问题
I'm currently using the "Ruby 2.6 running on 64bit Amazon Linux 2/3.0.2" image, and by looking, inside the EC2 instance at the /var/logs/eb-engine.log ("eb logs" command won't show me this), there is a recurring error:
[ERROR] failed to parse JSON file /opt/elasticbeanstalk/deployment/app_version_manifest.json with error: json: cannot unmarshal string into Go struct field AppVersionManifest.Serial of type uint64
When I check that file, I do not know what is wrong with it, or what is preventing that file from being parsed, if that is actually the problem:
{ "RuntimeSources":{"my_api":{"my_api-source_alfa0.2":"s3url":""}}},"DeploymentId":9,"Serial":"23","VersionLabel":"my_api-source_alfa0.2"}
The serial "23" seems pretty parsable to me. Please help!
回答1:
What causes this
This can occur if you try to terminate or rebuild your Elastic Beanstalk environment and the operation fails to delete your AWSEBSecurityGroup
.
How to fix it
The AWS document How do I terminate or rebuild my AWS Elastic Beanstalk environment when the AWSEBSecurityGroup fails to delete? describes how to resolve this, but I excerpted the main steps below, in case that link ever breaks:
- Open the AWS CloudFormation console.
- From the Stack Name column, choose the stack that failed to delete. > Note: The Status column of your stack shows DELETE_FAILED.

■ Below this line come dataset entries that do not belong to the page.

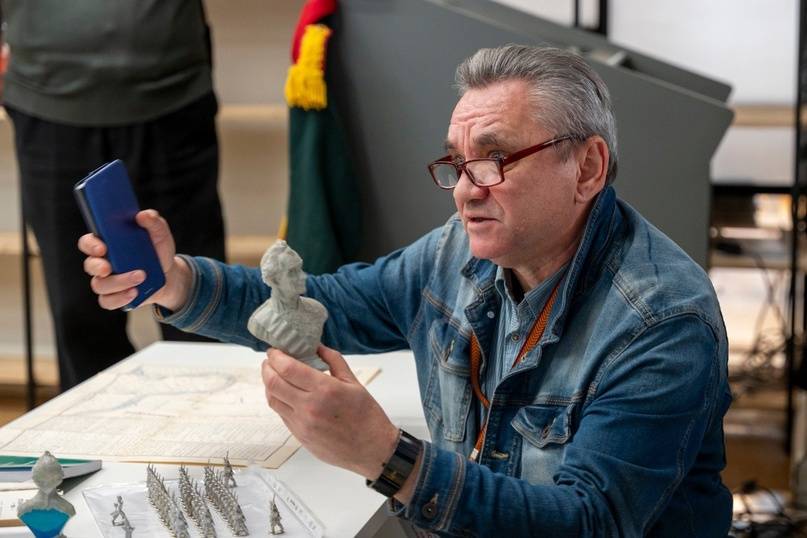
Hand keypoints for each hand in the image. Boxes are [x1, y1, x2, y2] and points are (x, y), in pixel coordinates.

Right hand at [78, 209, 190, 310]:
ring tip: (140, 277)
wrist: (168, 274)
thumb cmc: (157, 251)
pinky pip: (107, 301)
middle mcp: (103, 263)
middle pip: (90, 265)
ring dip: (118, 282)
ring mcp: (107, 281)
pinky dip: (119, 299)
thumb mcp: (160, 234)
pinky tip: (134, 293)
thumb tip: (144, 215)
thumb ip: (153, 222)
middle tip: (110, 267)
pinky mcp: (115, 296)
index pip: (88, 243)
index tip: (102, 247)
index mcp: (108, 244)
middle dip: (98, 266)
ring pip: (99, 285)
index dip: (90, 245)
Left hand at [262, 345, 399, 479]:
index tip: (274, 350)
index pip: (288, 368)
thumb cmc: (366, 415)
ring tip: (274, 375)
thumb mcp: (354, 382)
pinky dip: (278, 400)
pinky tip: (284, 394)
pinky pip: (281, 414)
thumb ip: (333, 361)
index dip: (276, 356)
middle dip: (267, 368)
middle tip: (270, 360)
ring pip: (273, 400)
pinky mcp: (300, 436)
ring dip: (268, 385)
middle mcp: (310, 407)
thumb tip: (316, 346)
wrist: (372, 449)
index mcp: (325, 389)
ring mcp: (302, 424)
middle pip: (273, 383)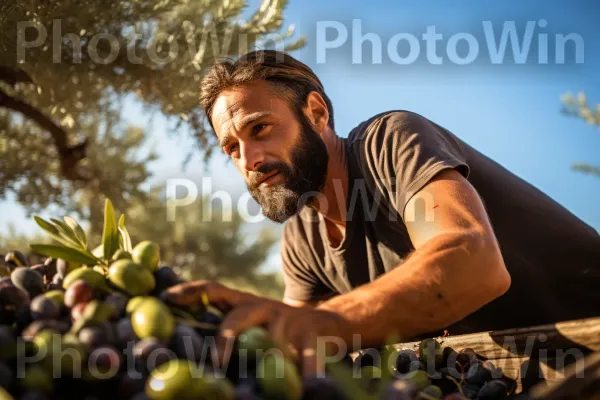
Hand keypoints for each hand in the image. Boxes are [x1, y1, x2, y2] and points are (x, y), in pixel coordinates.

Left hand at [162, 280, 351, 375]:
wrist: (328, 323)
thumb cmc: (280, 329)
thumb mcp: (255, 320)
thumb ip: (230, 326)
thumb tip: (188, 347)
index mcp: (245, 303)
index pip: (213, 289)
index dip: (190, 291)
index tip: (166, 298)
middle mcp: (263, 308)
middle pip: (237, 317)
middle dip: (224, 339)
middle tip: (216, 364)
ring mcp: (288, 320)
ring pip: (270, 343)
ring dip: (265, 365)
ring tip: (252, 391)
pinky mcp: (312, 335)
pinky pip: (307, 359)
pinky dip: (306, 374)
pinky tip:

- From the Actions menu, choose Delete Stack.
- In the Delete Stack pop-up window, choose AWSEBSecurityGroup, and then choose Yes, Delete.
- Terminate or rebuild the Elastic Beanstalk environment.
The linked docs have other steps if you prefer the CLI or have a more complex setup.
Then what?
After you've deleted the group and rebuilt your environment, you won't get the app_version_manifest.json
error any more. Deploy your app.
Once it's done, if you SSH in and run…
cat /opt/elasticbeanstalk/deployment/app_version_manifest.json
…you'll notice that Serial
is now correctly represented as a JSON number.